*** Opening of DOCUMENT EXCERPT ***

Foundations and other institutional investors are targeting capital to help hardest-hit communities recover from the coronavirus pandemic, reviving a structure that helped during the Great Recession: community development financial institutions.
"COVID has really shone a light on some of the inequities," such as disproportionately higher infection rates and job losses in minority communities, said Cynthia Muller, director of mission investment at the $7.8 billion W.K. Kellogg Foundation, Battle Creek, Mich. "It has been heartening to hear from people we haven't heard from in this space," said Ms. Muller, who added she recently has seen "a huge swath of investors" checking out and investing in CDFI-backed funds that offer market-rate and below-market-rate loans. The funds typically fall within an investor's impact investment portfolio and may have lower return assumptions.
Unlike traditional banks, CDFIs deploy federal funds that they then leverage four to six times with private debt from banks, foundations, corporations and individuals to lend to disadvantaged business owners, affordable housing developers and community projects that would not otherwise qualify for traditional loans.

*** Close of DOCUMENT EXCERPT ***

■ ACTIONS TO TAKE
• A. Retype the passage on community development financial institutions from "Unlike traditional banks, CDFIs" up to and including "for traditional loans.".
• B. Extend the passage on community development financial institutions, starting right after its last sentence.
The material after this text is not needed for any of the work here.

*** Opening of DATA ***

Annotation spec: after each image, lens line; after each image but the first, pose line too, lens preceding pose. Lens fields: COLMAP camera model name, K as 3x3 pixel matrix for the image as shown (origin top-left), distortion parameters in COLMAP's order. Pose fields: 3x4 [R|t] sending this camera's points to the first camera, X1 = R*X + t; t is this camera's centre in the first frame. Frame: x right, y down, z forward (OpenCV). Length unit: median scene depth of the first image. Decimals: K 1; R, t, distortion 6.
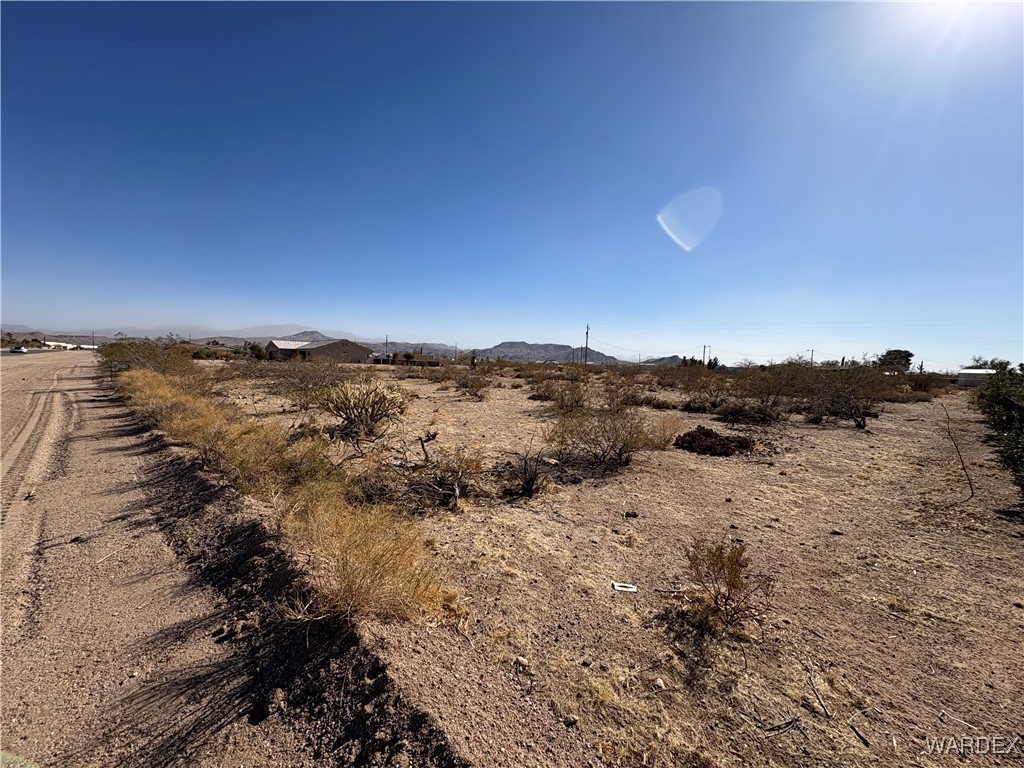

*** Close of DATA ***

■ ANSWERS TO THE EXERCISES
• A.
Unlike traditional banks, CDFIs deploy federal funds that they then leverage four to six times with private debt from banks, foundations, corporations and individuals to lend to disadvantaged business owners, affordable housing developers and community projects that would not otherwise qualify for traditional loans.

• B.
The capital structure depends on whether the CDFI fund involves a loan fund, banks, credit unions or venture capital funds, or some combination. There are now more than 1,100 CDFIs in the U.S. with more than $222 billion in assets certified by the Department of Treasury's Community Development Financial Institutions Fund program.
As the economic crisis caused by the pandemic has a disproportionate impact on small businesses and minority communities, "CDFI's are springing into action, reprising the role of 'economic first responders' that they have played during past crises," said Paige Chapel, president and CEO of Aeris Insight Inc., a rating and information service for impact investments based in Philadelphia.
Debra Schwartz, managing director of impact investments for the John D. and Catherine T. MacArthur Foundation, Chicago, which represents $500 million of the foundation's $6 billion in assets, said she thinks CDFIs "will be on the front lines of the recovery and rebuilding, just as they were in the last crisis. It is all about filling the gap."